The Donation Dollar was launched on the International Day of Charity 2020, across PR, TV, Press, OOH, Online, and Social. It is an innovative way to prompt Australians to give regularly to charity.

Over time, the Royal Australian Mint aims to produce twenty-five million of the coins, which are legal tender and now in circulation.

It can be spent like any other $1 coin but is a daily reminder to Australians they can make a positive impact on the lives of others in need.

It is the first coin in the world designed with a call-to-action. It is also the first Australian coin with an interactive design. The green centre wears down the more the coin is donated, revealing golden ripples which symbolise its continuing impact in the lives of those in need.

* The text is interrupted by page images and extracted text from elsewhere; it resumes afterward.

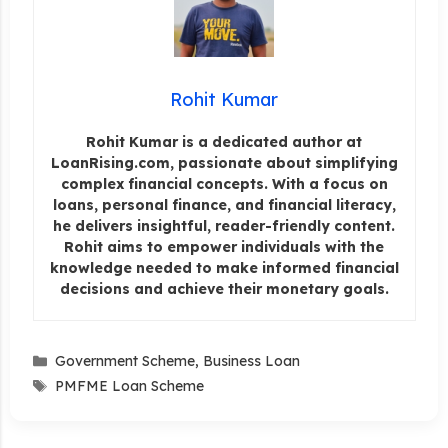
Rohit Kumar
Rohit Kumar is a dedicated author at
LoanRising.com, passionate about simplifying
complex financial concepts. With a focus on
loans, personal finance, and financial literacy,
he delivers insightful, reader-friendly content.
Rohit aims to empower individuals with the
knowledge needed to make informed financial
decisions and achieve their monetary goals.
Categories
Government Scheme
,
Business Loan
Tags
PMFME Loan Scheme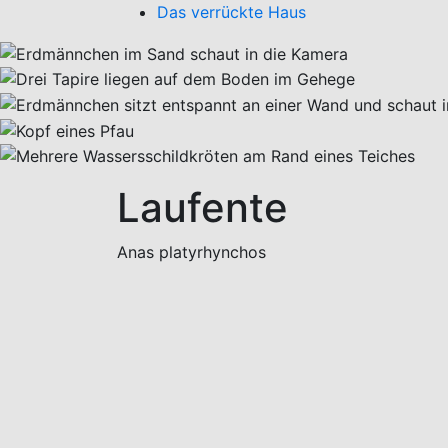
Das verrückte Haus
Laufente
Anas platyrhynchos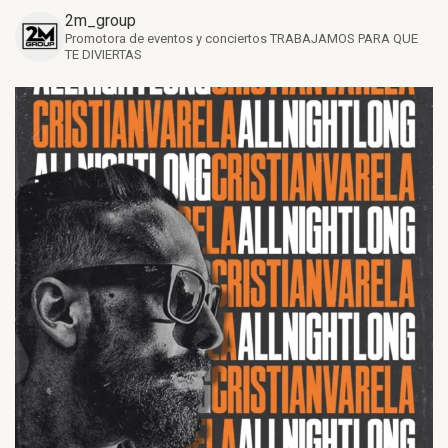
2m_group
Promotora de eventos y conciertos
TRABAJAMOS PARA QUE
TE DIVIERTAS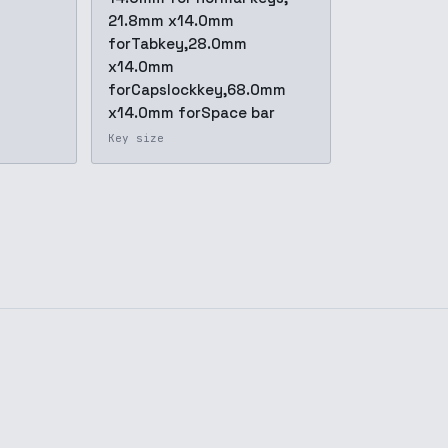
21.8mm x14.0mm
forTabkey,28.0mm
x14.0mm
forCapslockkey,68.0mm
x14.0mm forSpace bar
Key size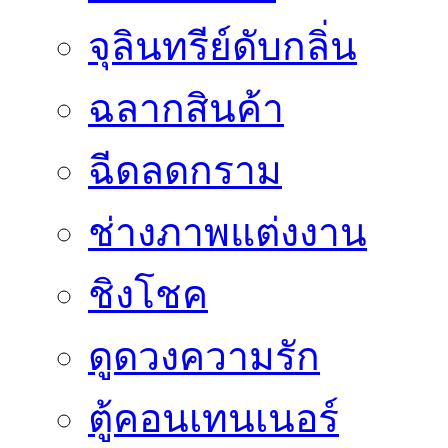
จุลินทรีย์ดับกลิ่น
ฉลากสินค้า
ฉีดลดกราม
ช่างภาพแต่งงาน
ชิงโชค
ดูดวงความรัก
ตู้คอนเทนเนอร์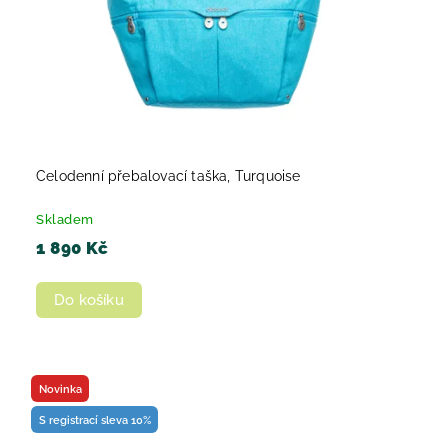
Celodenní přebalovací taška, Turquoise
Skladem
1 890 Kč
Do košíku
Novinka
S registrací sleva 10%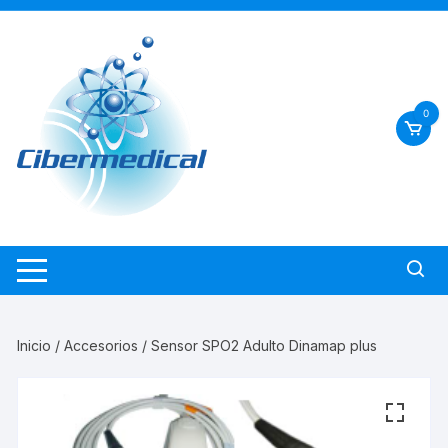
Saltar
al
contenido
0
Inicio
/
Accesorios
/ Sensor SPO2 Adulto Dinamap plus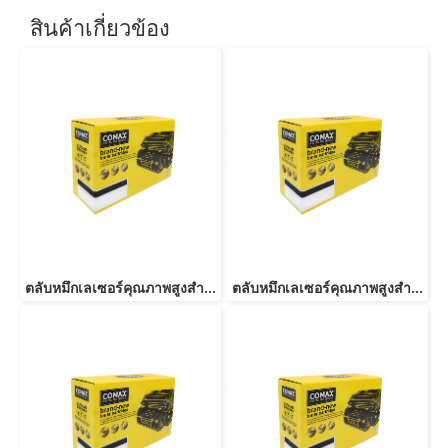
สินค้าเกี่ยวข้อง
ตลับหมึกเลเซอร์คุณภาพสูงสำหรับ RICOH รุ่น C250/C260/C261 BK
ตลับหมึกเลเซอร์คุณภาพสูงสำหรับ RICOH รุ่น C250/C260/C261 C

If every Australian donated just one Donation Dollar each month, they’d raise an additional $300 million for charity each year and $9 billion over the coin’s lifecycle.

Results

The Donation Dollar has been embraced by the Australian public. 88.9%+ of the Australian population has been reached with 99.9% positive sentiment Within the first two months, 53% of Donation Dollars found were donated.

Other countries are interested in the innovative idea.

Our Thoughts

By the time the Mint has finished, they could be responsible for the largest OOH campaign in history, with 25 million little ads out there. And the longest lasting.

Each dollar has a lifespan of 30 years. One Australian newspaper was outraged that Saatchi & Saatchi got paid for the idea and for promoting it. Tcha! My bet is that hundreds, possibly thousands, of charities will be grateful to the agency for making it easy for people to give, even those who don’t normally support charities. Hell, it’s only a dollar!